> Texto fornecido:
○ ○ ○ ○ ○ ○ ○

União é condenada a indenizar comunidade indígena por demora no processo de demarcação
Atualizada em 05/09/2025 - 19h41
A demora na condução de processo de demarcação, que já dura 15 anos, levou a 9ª Vara Federal de Porto Alegre a condenar a União em danos morais coletivos. Ela deverá pagar R$ 100 mil, que serão utilizados em benefício da comunidade indígena Mbyá-Guarani da Aldeia Passo Grande/Flor do Campo, localizada no município gaúcho de Barra do Ribeiro. A sentença, publicada na quarta-feira (3/9), é do juiz Bruno Brum Ribas.
O Ministério Público Federal (MPF) ingressou com ação contra a União e a Fundação Nacional dos Povos Indígenas (Funai) relatando que a comunidade é composta por aproximadamente 10 famílias (cerca de 40 pessoas), que vivem em delicada situação de sobrevivência em área de cerca de um hectare cedida por particular. Pontuou que o procedimento demarcatório inciou em 2009, mas se encontra paralisado há anos.
O autor solicitou determinar o andamento do processo administrativo com a fixação de prazos. Em caso de não reconhecimento da tradicionalidade, pediu para que a Funai providenciasse a destinação de um imóvel para constituição da Reserva Indígena. Além disso, requereu pagamento de dano moral.

○ ○ ○ ○ ○ ○ ○

> Material apresentado:

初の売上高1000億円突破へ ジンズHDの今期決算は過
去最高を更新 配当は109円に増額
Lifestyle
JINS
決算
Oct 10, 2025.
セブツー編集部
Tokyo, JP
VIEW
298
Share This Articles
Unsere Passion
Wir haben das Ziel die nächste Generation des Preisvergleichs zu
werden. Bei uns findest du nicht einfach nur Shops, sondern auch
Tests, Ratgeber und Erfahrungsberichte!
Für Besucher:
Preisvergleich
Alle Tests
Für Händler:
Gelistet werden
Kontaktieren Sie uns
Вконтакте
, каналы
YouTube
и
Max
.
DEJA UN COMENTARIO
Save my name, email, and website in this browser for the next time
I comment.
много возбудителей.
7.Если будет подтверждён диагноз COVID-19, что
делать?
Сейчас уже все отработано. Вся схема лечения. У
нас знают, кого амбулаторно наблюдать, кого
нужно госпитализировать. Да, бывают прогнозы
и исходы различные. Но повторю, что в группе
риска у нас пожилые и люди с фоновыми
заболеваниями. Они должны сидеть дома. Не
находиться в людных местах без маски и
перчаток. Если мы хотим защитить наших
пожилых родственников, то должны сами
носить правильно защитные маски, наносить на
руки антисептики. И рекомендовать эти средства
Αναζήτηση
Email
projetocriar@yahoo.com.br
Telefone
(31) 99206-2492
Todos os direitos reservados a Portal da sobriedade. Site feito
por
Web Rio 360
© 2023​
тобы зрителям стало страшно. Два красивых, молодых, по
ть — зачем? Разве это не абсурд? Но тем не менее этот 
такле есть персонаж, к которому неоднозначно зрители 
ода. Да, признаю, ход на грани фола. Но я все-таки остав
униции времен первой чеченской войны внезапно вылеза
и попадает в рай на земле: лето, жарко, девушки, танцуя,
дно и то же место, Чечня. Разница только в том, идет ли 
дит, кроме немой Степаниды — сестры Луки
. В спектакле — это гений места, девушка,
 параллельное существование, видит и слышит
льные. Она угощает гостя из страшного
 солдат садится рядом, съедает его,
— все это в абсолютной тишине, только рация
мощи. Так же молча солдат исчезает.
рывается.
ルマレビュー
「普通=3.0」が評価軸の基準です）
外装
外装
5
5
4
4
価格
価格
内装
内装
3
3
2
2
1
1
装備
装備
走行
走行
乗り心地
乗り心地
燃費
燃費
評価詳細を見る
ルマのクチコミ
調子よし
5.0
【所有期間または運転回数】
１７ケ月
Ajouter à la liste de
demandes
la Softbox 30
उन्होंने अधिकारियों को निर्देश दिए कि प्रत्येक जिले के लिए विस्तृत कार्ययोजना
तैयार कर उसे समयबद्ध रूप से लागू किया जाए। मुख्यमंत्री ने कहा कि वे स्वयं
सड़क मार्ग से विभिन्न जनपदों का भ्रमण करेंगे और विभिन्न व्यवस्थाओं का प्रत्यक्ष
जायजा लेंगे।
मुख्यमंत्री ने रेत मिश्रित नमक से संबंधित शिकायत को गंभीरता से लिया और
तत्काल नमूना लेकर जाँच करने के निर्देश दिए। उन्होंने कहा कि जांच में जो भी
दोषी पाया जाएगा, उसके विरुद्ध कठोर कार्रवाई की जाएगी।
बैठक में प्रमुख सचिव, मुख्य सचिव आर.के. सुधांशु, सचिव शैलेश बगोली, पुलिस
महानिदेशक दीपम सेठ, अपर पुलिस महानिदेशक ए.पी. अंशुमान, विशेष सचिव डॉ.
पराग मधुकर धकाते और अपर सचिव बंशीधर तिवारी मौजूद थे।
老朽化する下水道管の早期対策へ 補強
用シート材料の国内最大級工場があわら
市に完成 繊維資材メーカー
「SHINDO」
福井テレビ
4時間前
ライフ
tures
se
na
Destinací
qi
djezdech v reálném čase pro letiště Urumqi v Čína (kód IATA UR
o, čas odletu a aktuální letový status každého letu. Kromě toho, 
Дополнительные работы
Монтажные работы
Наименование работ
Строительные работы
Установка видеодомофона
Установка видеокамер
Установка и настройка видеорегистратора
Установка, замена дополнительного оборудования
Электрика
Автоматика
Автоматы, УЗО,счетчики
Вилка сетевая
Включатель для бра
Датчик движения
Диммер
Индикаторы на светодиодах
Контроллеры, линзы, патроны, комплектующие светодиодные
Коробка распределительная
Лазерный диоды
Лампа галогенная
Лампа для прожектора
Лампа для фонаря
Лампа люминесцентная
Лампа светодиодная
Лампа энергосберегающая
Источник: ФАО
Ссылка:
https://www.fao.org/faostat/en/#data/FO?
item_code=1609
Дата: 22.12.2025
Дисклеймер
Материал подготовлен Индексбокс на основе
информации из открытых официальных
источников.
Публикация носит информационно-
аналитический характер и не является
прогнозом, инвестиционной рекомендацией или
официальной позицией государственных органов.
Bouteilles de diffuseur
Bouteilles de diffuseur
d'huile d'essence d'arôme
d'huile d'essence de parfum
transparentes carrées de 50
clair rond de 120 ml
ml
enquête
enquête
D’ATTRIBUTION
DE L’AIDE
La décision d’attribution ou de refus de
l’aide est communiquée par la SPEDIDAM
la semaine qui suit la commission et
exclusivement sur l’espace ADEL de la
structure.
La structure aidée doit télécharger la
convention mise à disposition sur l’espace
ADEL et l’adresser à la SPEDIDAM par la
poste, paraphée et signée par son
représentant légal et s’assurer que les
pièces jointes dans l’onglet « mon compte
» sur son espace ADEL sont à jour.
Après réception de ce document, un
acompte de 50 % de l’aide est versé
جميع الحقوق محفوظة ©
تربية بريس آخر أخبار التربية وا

○ ○ ○ ○ ○ ○ ○

> Aplicação da leitura:
**A.** Responda com base no texto fornecido:
(i) Qual valor a União deverá pagar?
(ii) Em que ano começou o procedimento demarcatório?
(iii) Quantas pessoas compõem, aproximadamente, a comunidade?
**B.** Transcreva sem alterações as linhas do material apresentado, da primeira até a que contém "дно и то же", ambas incluídas.

> Respostas por tarefa:
**A.**
(i) R$ 100 mil.
(ii) Em 2009.
(iii) Cerca de 40 pessoas.

**B.**
初の売上高1000億円突破へ ジンズHDの今期決算は過
去最高を更新 配当は109円に増額
Lifestyle
JINS
決算
Oct 10, 2025.
セブツー編集部
Tokyo, JP
VIEW
298
Share This Articles
Unsere Passion
Wir haben das Ziel die nächste Generation des Preisvergleichs zu
werden. Bei uns findest du nicht einfach nur Shops, sondern auch
Tests, Ratgeber und Erfahrungsberichte!
Für Besucher:
Preisvergleich
Alle Tests
Für Händler:
Gelistet werden
Kontaktieren Sie uns
Вконтакте
, каналы
YouTube
и
Max
.
DEJA UN COMENTARIO
Save my name, email, and website in this browser for the next time
I comment.
много возбудителей.
7.Если будет подтверждён диагноз COVID-19, что
делать?
Сейчас уже все отработано. Вся схема лечения. У
нас знают, кого амбулаторно наблюдать, кого
нужно госпитализировать. Да, бывают прогнозы
и исходы различные. Но повторю, что в группе
риска у нас пожилые и люди с фоновыми
заболеваниями. Они должны сидеть дома. Не
находиться в людных местах без маски и
перчаток. Если мы хотим защитить наших
пожилых родственников, то должны сами
носить правильно защитные маски, наносить на
руки антисептики. И рекомендовать эти средства
Αναζήτηση
Email
projetocriar@yahoo.com.br
Telefone
(31) 99206-2492
Todos os direitos reservados a Portal da sobriedade. Site feito
por
Web Rio 360
© 2023​
тобы зрителям стало страшно. Два красивых, молодых, по
ть — зачем? Разве это не абсурд? Но тем не менее этот 
такле есть персонаж, к которому неоднозначно зрители 
ода. Да, признаю, ход на грани фола. Но я все-таки остав
униции времен первой чеченской войны внезапно вылеза
и попадает в рай на земле: лето, жарко, девушки, танцуя,
дно и то же место, Чечня. Разница только в том, идет ли 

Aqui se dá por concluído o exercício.